The Past is Before Us: A discussion on collectively and collaboratively writing a 100 years of women’s histories from the margins

Panel Discussion|By Zubaan

The Past is Before Us by Zubaan. © Vidyun Sabhaney © Vidyun Sabhaney

The Past is Before Us by Zubaan © Vidyun Sabhaney © Vidyun Sabhaney


Thursday, 24 April 2025, 16:00-18:00

Panel*: Gorvika Rao, Navsharan Singh, Indira Tayeng, Aanchal Seema Khulbe, Sanghapali Aruna, and Bidisha Mahanta
Moderated by: Urvashi Butalia

In the context of Dalit History Month, Zubaan invites you to a collective rethinking of the histories of women in India.
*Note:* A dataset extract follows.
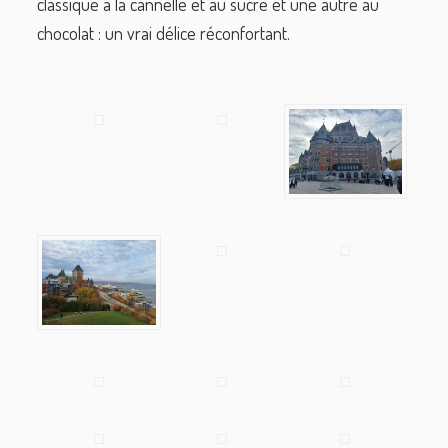
classique à la cannelle et au sucre et une autre au
chocolat : un vrai délice réconfortant.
Zubaan’s ambitious project, ‘Our Stories, Our Words’ attempts to collectively research, write, and share the disappeared histories of women, and more specifically marginalised women, in India. Join us and be part of this journey.

What happens when you turn a critical, feminist, lens on history – what history is about, who writes it, how it is written and what it does and does not tell us? Taking our cue from the works of feminist and women historians, we plan to create a hundred-year history of women’s movements in India, focusing on the histories of marginalized communities, written, rendered in graphic form by young writers and artists, as far as possible also from those communities. ‘Traditional’ history has little to say about women, and those who are written about are inevitably from upper classes and castes. How, we ask, do histories look from the vantage point of those on the margins? Our attempt is to crowd-source these histories, make their collection a participatory enterprise, have them move away from mainstream tellings and through their collective creation and sharing, open up multiple inter-generational conversations on knowledge production and the battle for epistemic justice.
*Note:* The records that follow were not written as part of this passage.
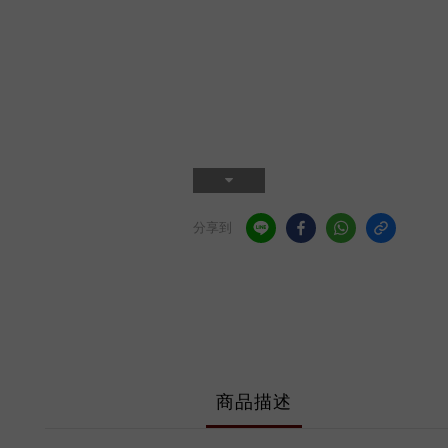
分享到
商品描述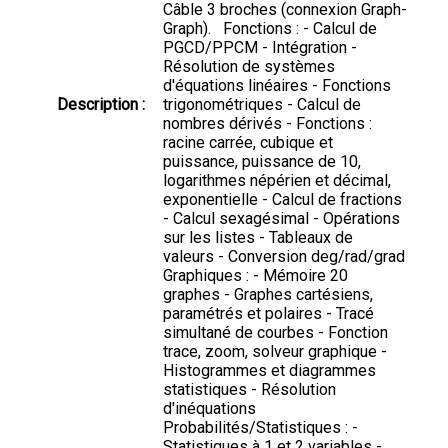
Câble 3 broches (connexion Graph-
Graph). Fonctions : - Calcul de
PGCD/PPCM - Intégration -
Résolution de systèmes
d'équations linéaires - Fonctions
Description :
trigonométriques - Calcul de
nombres dérivés - Fonctions :
racine carrée, cubique et
puissance, puissance de 10,
logarithmes népérien et décimal,
exponentielle - Calcul de fractions
- Calcul sexagésimal - Opérations
sur les listes - Tableaux de
valeurs - Conversion deg/rad/grad
Graphiques : - Mémoire 20
graphes - Graphes cartésiens,
paramétrés et polaires - Tracé
simultané de courbes - Fonction
trace, zoom, solveur graphique -
Histogrammes et diagrammes
statistiques - Résolution
d'inéquations
Probabilités/Statistiques : -
Statistiques à 1 et 2 variables -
Is this an impossible dream? Will feminist researchers, writers, artists be equal to this radical task of rethinking and recreating? Come and give us feedback and ideas. We will give insights into the project and share some of the timelines our researchers have put together, as well as stories of individual and collective resistance that testify to the multi-layered nature of the movements that are our legacy. Join us and our speakers as we reflect on what it takes to uncover hidden histories and bring them to public attention.

*ISL (Indian sign language) interpretation will be available during this event. ABOUT THE PANELISTS
Sanghapali Aruna is an Anti-Caste Activist, Tech Activist and Neuro-Linguistic Programming (NLP) Trainer. She is the Founder and Executive Director of Project Mukti, a Dalit Bahujan Adivasi (DBA) & Minority women led start-up working towards bringing a positive and sustainable change in the lives of DBA women and children. She has also pioneered many social media campaigns since 2013 including Dalit Women Fight, Dalit History Month, Justice For Rohith, and Smash Brahmanical Patriarchy.
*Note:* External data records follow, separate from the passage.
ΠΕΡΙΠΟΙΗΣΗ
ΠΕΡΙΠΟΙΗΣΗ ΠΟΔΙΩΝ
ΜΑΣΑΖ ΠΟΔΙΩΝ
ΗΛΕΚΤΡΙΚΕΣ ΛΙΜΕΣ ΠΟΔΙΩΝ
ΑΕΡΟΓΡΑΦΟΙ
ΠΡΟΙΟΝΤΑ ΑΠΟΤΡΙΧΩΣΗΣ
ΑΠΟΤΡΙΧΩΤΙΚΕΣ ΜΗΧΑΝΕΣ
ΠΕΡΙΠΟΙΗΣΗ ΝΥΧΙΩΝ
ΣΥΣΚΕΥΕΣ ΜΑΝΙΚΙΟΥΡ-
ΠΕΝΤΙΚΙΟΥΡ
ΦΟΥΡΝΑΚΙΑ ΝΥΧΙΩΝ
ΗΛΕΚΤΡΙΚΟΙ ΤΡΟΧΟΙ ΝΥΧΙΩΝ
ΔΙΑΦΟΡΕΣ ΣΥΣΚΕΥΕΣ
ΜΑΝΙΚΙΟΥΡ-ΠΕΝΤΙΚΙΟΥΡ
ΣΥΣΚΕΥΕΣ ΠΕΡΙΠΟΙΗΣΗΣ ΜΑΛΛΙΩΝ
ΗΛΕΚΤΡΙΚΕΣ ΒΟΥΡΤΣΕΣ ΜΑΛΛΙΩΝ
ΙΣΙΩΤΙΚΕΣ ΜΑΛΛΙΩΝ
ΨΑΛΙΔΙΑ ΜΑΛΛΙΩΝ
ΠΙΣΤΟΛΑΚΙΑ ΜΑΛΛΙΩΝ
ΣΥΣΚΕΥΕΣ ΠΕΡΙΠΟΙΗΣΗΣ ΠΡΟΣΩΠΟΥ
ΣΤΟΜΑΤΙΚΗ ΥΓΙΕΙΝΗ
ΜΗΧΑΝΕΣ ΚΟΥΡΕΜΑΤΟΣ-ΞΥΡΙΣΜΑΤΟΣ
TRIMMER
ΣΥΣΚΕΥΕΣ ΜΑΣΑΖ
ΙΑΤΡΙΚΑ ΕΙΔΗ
Navsharan Singh is an author and activist with a strong background in women’s rights, democratic rights and social and cultural movements. She has published widely on sexual violence against women, impunity and land rights. Her current work revolves around the agrarian crisis in Punjab and landless Dalits and women in the crisis. She has addressed different audiences and engaged in academic, literature, art and culture, women’s movements, and democratic rights spheres in India and South Asia. She writes in English and Punjabi.

Gorvika Rao is a Senior Assistant Professor at Department of English, Miranda House, Delhi University, Delhi. She has been part of the Delhi University curriculum, 2019 which led to the introduction of new courses on Caste and Graphic studies. She is the recipient of SSAF-AAA Research Grant 2023-24 for her project “Ambedkarite Delhi: Booklets, Magazines, and the creation of a Dalit Public Sphere”. Through this grant, she aims to write Dalit history of Delhi which has been missing from the mainstream historical narratives.

Urvashi Butalia is an independent feminist publisher and writer. Co-founder of India’s first feminist publishing house, Kali for Women, she now heads Zubaan, another publishing imprint, set up when Kali shut down in 2003. She has a long involvement with the women’s movement in India and has written and published widely on issues related to women and gender. Among her best known publications is the award-winning oral history of Partition: The Other Side of Silence: Voices from the Partition of India.

Bidisha Mahanta is a feminist researcher and lawyer, with a focus on gender, citizenship, conflict and more. Her work involves collaborating with women’s and feminist groups, unions, collectives and researchers across India, with a specific focus in Northeast India, facilitating conversations on research, knowledge and cultural production with marginalized communities. Her published work appears in Critical Feminist Peace and Conflict Studies, documenting indigenous and migrant experiences of gendered violence and citizenship in Northeast India. She is currently working as the Executive Director of Zubaan.

Indira Tayeng is a researcher specialising in Statelessness in South Asia’s Himalayan Borderlands. Her work examines the interconnected dynamics of identity, gender, displacement, citizenship and migration, with a particular focus on the complexities of belonging. Inspired by the resilience of marginalised borderland communities, Indira seeks to amplify their voices, struggles and lived experiences through storytelling. Indira is currently working as Project Associate in Zubaan, focusing on documenting and visualising a 100 years of the women’s and feminist movement from India, through the lens of oppressed communities.

Aanchal Seema Khulbe is a feminist and transformative justice educator, researcher, activist and artist. She holds an M.Phil. in Gender Studies and is dedicated to advocating for safer and more accessible women’s shelters across the world. She is deeply engaged with the issues of gender-based violence, queer politics and law, and is committed to work towards a gender-just world for all.

The Past is Before Us: A discussion on collectively and collaboratively writing a 100 years of women’s histories from the margins by Zubaan is taking place as part of the New Delhi edition of the travelling exhibition Empowerment – Art and Feminisms by Kunstmuseum Wolfsburg and Goethe-Institut South Asia.